Enhancing effect of butylated hydroxytoluene on the development of liver altered foci and neoplasms induced by N-2-fluorenylacetamide in rats.

The enhancement of hepatocarcinogenesis by butylated hydroxytoluene (BHT) in comparison with that by phenobarbital (PB) was studied by quantifying their effects on N-2-fluorenylacetamide (FAA)-induced preneoplastic and neoplastic rat-liver lesions. Hepatocellular altered foci identified by iron exclusion and gamma-glutamyltranspeptidase (GGT) activity were induced by feeding 0.02% FAA for 8 wk. Subsequently, BHT was fed at concentrations of 300, 1000, 3000 or 6000 ppm for up to 22 wk after cessation of FAA exposure; PB was fed at concentrations of 316 or 500 ppm for comparison.
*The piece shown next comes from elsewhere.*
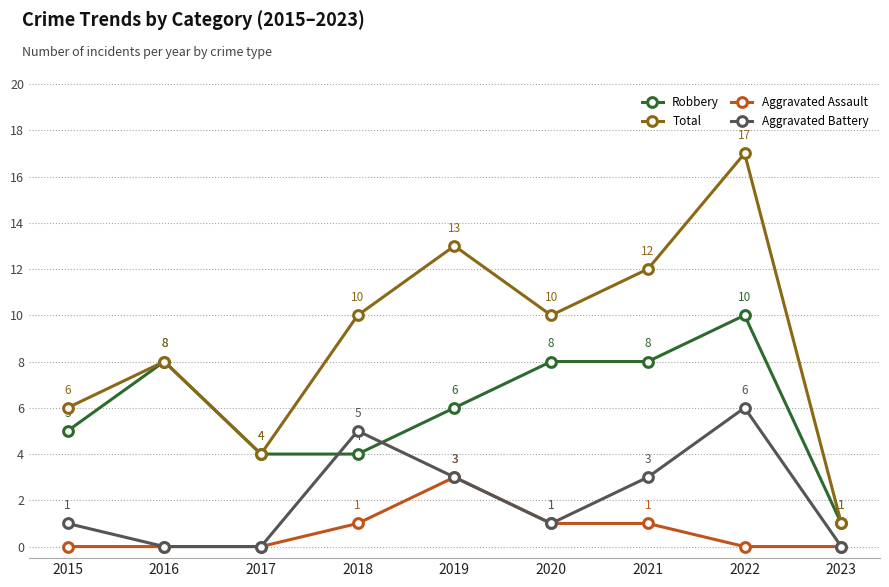

Which series has the widest spread of values?

Total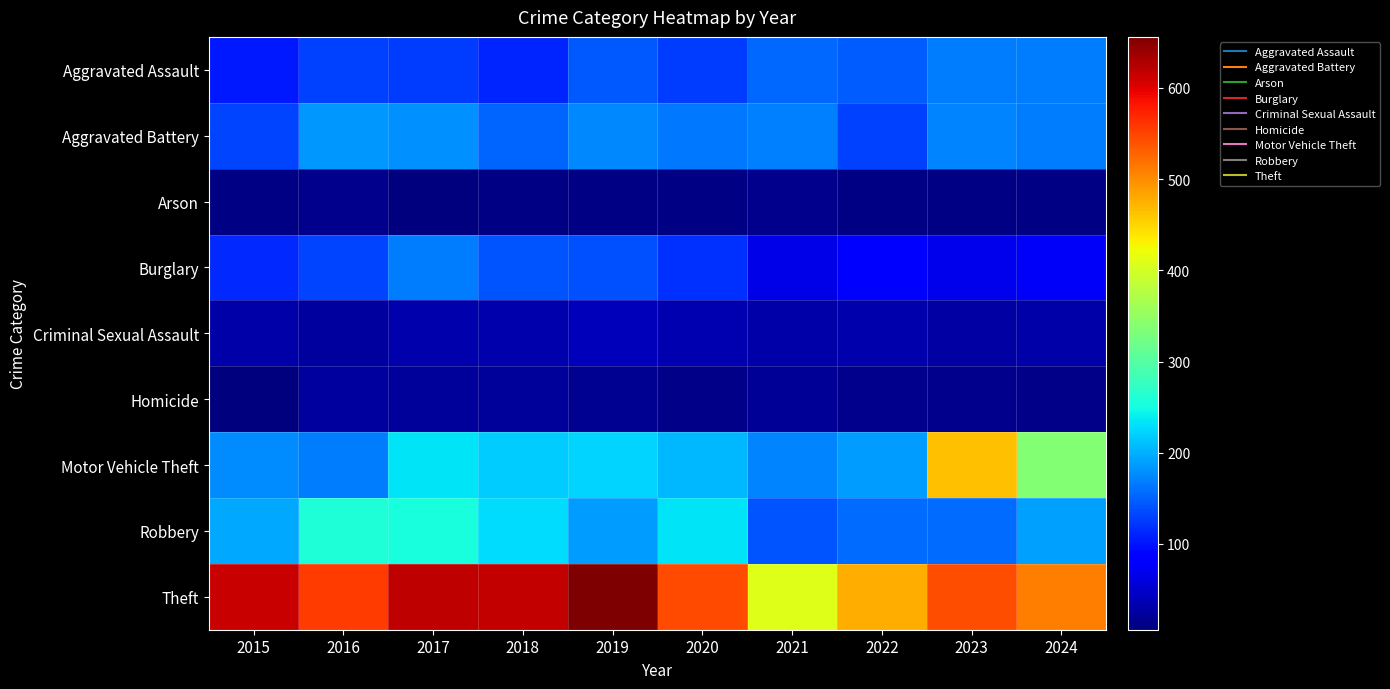

Which has a higher value, 2018 or 2016?

2016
The lower doses of BHT (300, 1000 and 3000 ppm) did not exert a significant effect on either foci development or the final yield of neoplasms. At 6000 ppm, BHT increased the number of foci, the area occupied by GGT-positive preneoplastic and neoplastic lesions and the neoplasm incidence, as did 316 and 500 ppm PB. Comparison of the effects of BHT and PB at equimolar concentrations revealed that BHT was a much weaker enhancer of liver carcinogenesis. Apparently, the effective dose range of BHT as an enhancer is rather restricted. On the basis of available evidence that BHT is nongenotoxic and exerts epigenetic effects, we conclude that BHT is a weak promoter of liver carcinogenesis.